• **READING PASSAGE**
A focused guide to Container Memory Usage, connecting core concepts with practical Docker and container operations.

Container memory usage describes how much physical memory a container's processes are consuming, accounted through the kernel's cgroups memory subsystem, and reading it accurately requires understanding what is and is not included in the reported figure, since a naive interpretation of "memory usage" can significantly overstate or understate how close a container actually is to genuine memory pressure.

Reading basic memory usage

Docker reports memory usage directly relative to the container's configured limit, when one is set:

docker run -d --memory=512m my-api
docker stats my-api --no-stream
MEM USAGE / LIMIT   MEM %
312MiB / 512MiB      61.0%

Without an explicit --memory limit, the "LIMIT" shown typically reflects the host's total available memory, which means the percentage in that case reflects usage relative to the entire host's capacity, not any boundary actually being enforced against the container itself.

• **SUPPLIED MATERIAL**
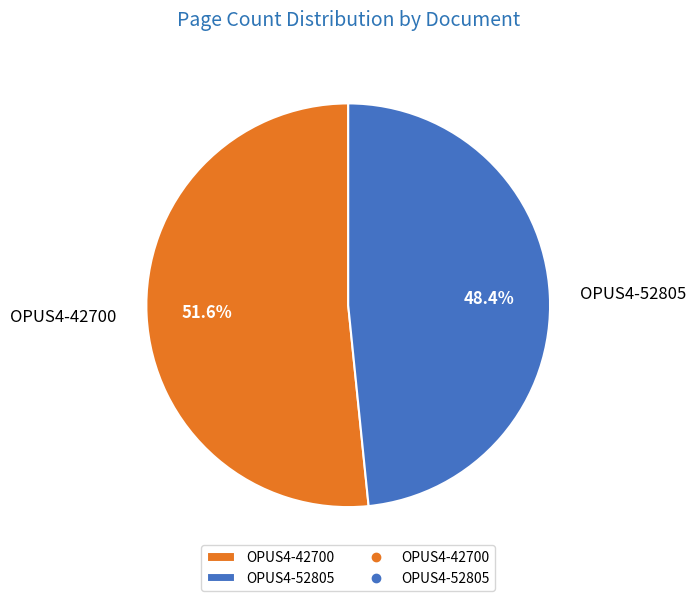

Is it true that OPUS4-42700 is 41% of the pie?

False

• **AIM OF THE TASK**
Please quote the part of the container memory usage guide that opens with the words containing "A focused guide" and closes with "genuine memory pressure.". You won't need the material for this.

• **COMPLETED EXERCISE**
A focused guide to Container Memory Usage, connecting core concepts with practical Docker and container operations.

Container memory usage describes how much physical memory a container's processes are consuming, accounted through the kernel's cgroups memory subsystem, and reading it accurately requires understanding what is and is not included in the reported figure, since a naive interpretation of "memory usage" can significantly overstate or understate how close a container actually is to genuine memory pressure.